Matsui Shigeyuki, Yamanaka Takeharu, Barlogie Bart, Shaughnessy John D, Crowley John
Department of Pharmacoepidemiology, School of Public Health, Kyoto University, Yoshida Konoe-cho, Sakyo-ku, Kyoto, Japan.
Stat Med. 2008 Mar 30;27(7):1106-20. doi: 10.1002/sim.2997.
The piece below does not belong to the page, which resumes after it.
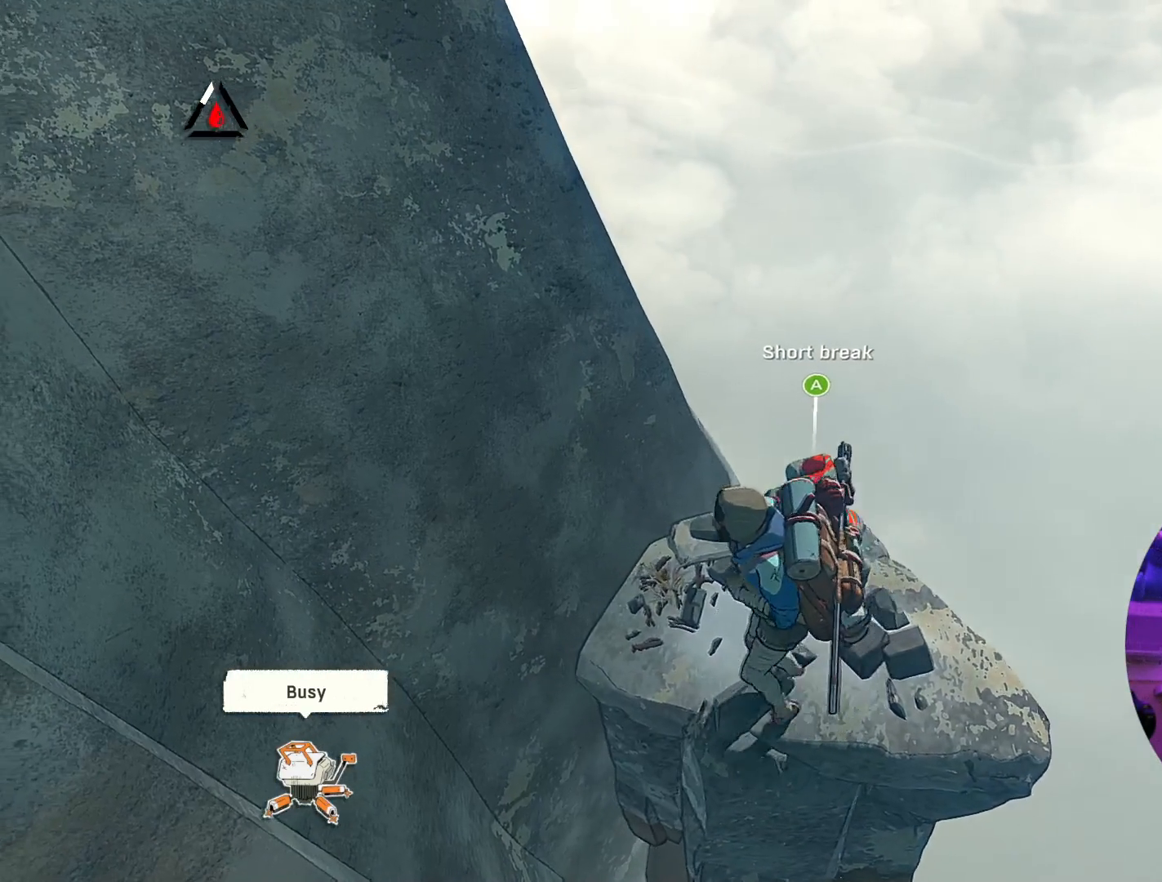
{"buttons": [], "left_stick": "left", "right_stick": "right", "events": [[67, "left_stick", "center"], [217, "left_stick", "left"], [483, "right_stick", "right"]]}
When a large number of genes are significant in correlating microarray gene expression data with patient prognosis, clustering of significant genes may be effective not only for further dimension reduction but also for identifying co-regulated genes that belong to the same molecular pathway related to disease biology and aggressiveness. Moreover, a reduced feature, such as the average expression across samples for a cluster of significant genes, can play an important role in reducing variance in prediction analysis. We propose a simple procedure to select gene clusters that have strong marginal association with survival outcome from a large pool of candidate hierarchical clusters of significant genes. Selected gene clusters can have better predictive capability than the other gene clusters and singleton genes. Application of such clustering to the data set from a clinical study for patients with multiple myeloma and associated microarrays is given.
当大量基因在将微阵列基因表达数据与患者预后关联时具有显著性时,对显著基因进行聚类不仅可能有助于进一步降维,还能识别属于与疾病生物学和侵袭性相关的同一分子途径的共调控基因。此外,一个简化特征,比如一组显著基因在样本中的平均表达,在减少预测分析中的方差方面可以发挥重要作用。我们提出了一个简单的程序,从大量显著基因的候选层次聚类中选择与生存结果有强烈边际关联的基因簇。所选基因簇可能比其他基因簇和单个基因具有更好的预测能力。文中给出了这种聚类方法在一项针对多发性骨髓瘤患者的临床研究及其相关微阵列数据集上的应用。